Weil Herr B. sich in Sachen Verhütung ganz auf Frau P. verlassen hat, ist aus der "geschlechtlichen Beziehung" ein Kind geworden. Herr B. hat Frau P. daraufhin den Rücken gekehrt und verwendet nun viel Energie darauf, seinen Sohn nicht zu sehen, weder vor Gericht noch sonstwo.

"Reserve-Elternteil"

Die Kindsmutter hat ihn deshalb verklagt. In der ersten Instanz hat sie verloren, in der zweiten gewonnen.
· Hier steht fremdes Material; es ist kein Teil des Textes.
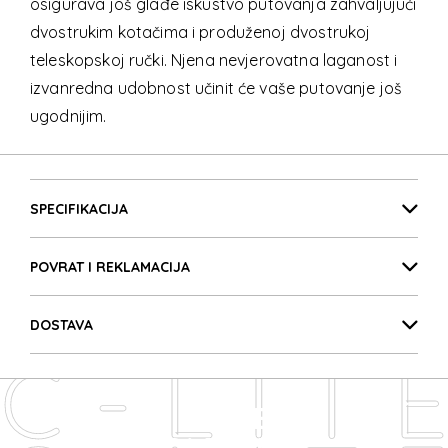
osigurava još glađe iskustvo putovanja zahvaljujući
dvostrukim kotačima i produženoj dvostrukoj
teleskopskoj ručki. Njena nevjerovatna laganost i
izvanredna udobnost učinit će vaše putovanje još
ugodnijim.
C-LITE
Detalji proizvoda
C-LITE
SPECIFIKACIJA
POVRAT I REKLAMACIJA
C-LITE
DOSTAVA
C-LITE
C-LITE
Das Oberlandesgericht Brandenburg entschied 2004, das Recht des Kindes auf Umgang mit dem Vater sei von "herausragender Bedeutung" für seine Entwicklung. Es sei nicht zu erkennen, dass ein erzwungener Umgang mit Herrn B. dem Kind schade.

Das neue Umgangsrecht, so die Richter, ziele auch darauf ab, den "Neuaufbau" einer Beziehung zwischen einem abwesenden Elternteil und einem Kind zu fördern und ihn als "Reserve-Elternteil" zu erhalten. Dass das hier nützlich sein könnte, zeige ein Gutachten, in dem festgestellt wurde, dass Frau P. mit der Erziehungsarbeit nicht sonderlich gut zurechtkommt.

Abgeschmettert wurde auch das Argument von Herrn B., seine Persönlichkeitsrechte würden erheblich verletzt und seine Familie werde beschädigt, wenn man ihn zwinge, seinen unehelichen Sohn zu treffen. Offenbar hat seine Frau gedroht, ihn in diesem Fall zu verlassen.

Einer Idealisierung vorbeugen

Die Ehefrau werde das schon verkraften, befanden die Richter, schließlich schaffe sie es auch, Monat für Monat den Unterhalt für den unerwünschten Nachwuchs des Gatten anzuweisen.

Herr B. soll nun alle drei Monate seinen Sohn treffen, tut es aber nicht. Für jeden verpassten Termin droht ihm ein Zwangsgeld von 5000 Euro, deshalb ist er vors Bundesverfassungsgericht gezogen. Wie der Fall ausgeht, gilt als offen.

Drei Oberlandesgerichte, die in Köln, Celle und Hannover, haben ähnlich entschieden wie die Brandenburger. In Berlin und Nürnberg befand man dagegen, schlimmer noch als ein abwesender Vater sei einer, der sein Kind dauernd zurückweist. "Man muss das Kind vor solchen regelmäßige Abfuhren schützen", sagt Edith Schwab, die Bundesvorsitzende des Verbandes für alleinerziehende Mütter und Väter.

Bei der Lobbygruppe "Väteraufbruch" dagegen wünscht man dem störrischen Brandenburger kein Glück vor Gericht. Er sollte gezwungen werden, mit dem Jungen Kontakt aufzunehmen, findet Bundesgeschäftsführer Rüdiger Meyer-Spelbrink. Klarheit sei besser als Ungewissheit. "Abwesende Eltern werden meistens idealisiert und oft ohne Grund zu Helden gemacht."